■ **Directive**
Return each line of the records below that contains the word "Read".

■ **Data provided**

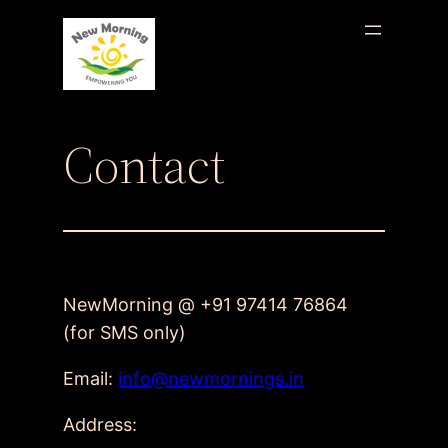
Skip
to
content
Contact
NewMorning @ +91 97414 76864
(for SMS only)
Email:
info@newmornings.in
Address:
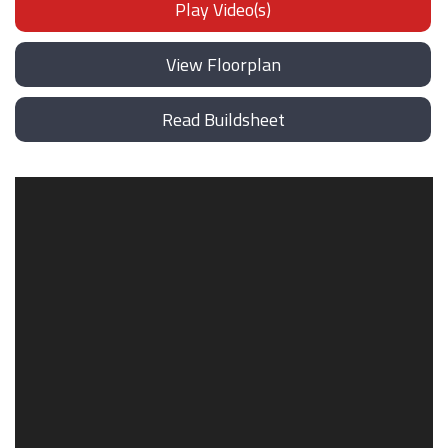
Play Video(s)
View Floorplan
Read Buildsheet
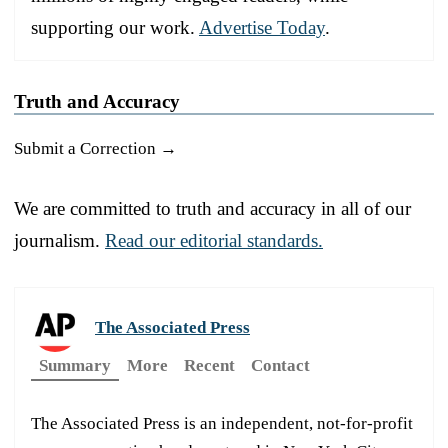
supporting our work.
Advertise Today
.
Truth and Accuracy
Submit a Correction →
We are committed to truth and accuracy in all of our
journalism.
Read our editorial standards.
The Associated Press
Summary
More
Recent
Contact
The Associated Press is an independent, not-for-profit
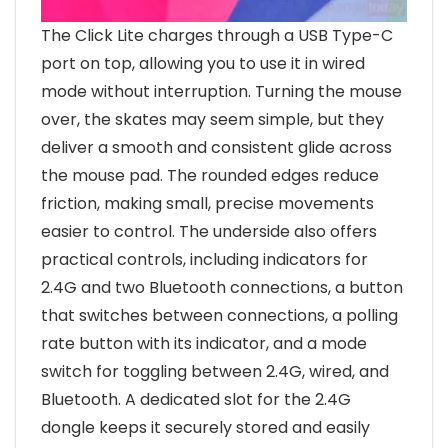
The Click Lite charges through a USB Type-C
port on top, allowing you to use it in wired
mode without interruption. Turning the mouse
over, the skates may seem simple, but they
deliver a smooth and consistent glide across
the mouse pad. The rounded edges reduce
friction, making small, precise movements
easier to control. The underside also offers
practical controls, including indicators for
2.4G and two Bluetooth connections, a button
that switches between connections, a polling
rate button with its indicator, and a mode
switch for toggling between 2.4G, wired, and
Bluetooth. A dedicated slot for the 2.4G
dongle keeps it securely stored and easily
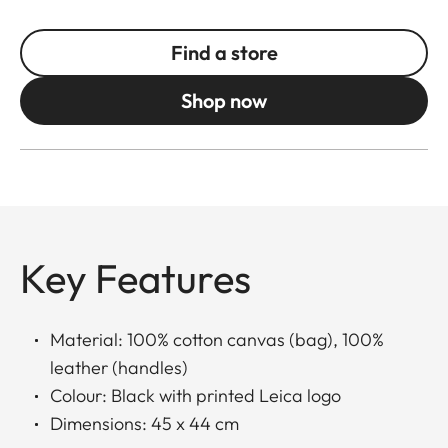
Find a store
Shop now
Key Features
Material: 100% cotton canvas (bag), 100%
leather (handles)
Colour: Black with printed Leica logo
Dimensions: 45 x 44 cm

■ **Solution for this task**
Read Buildsheet
Read our editorial standards.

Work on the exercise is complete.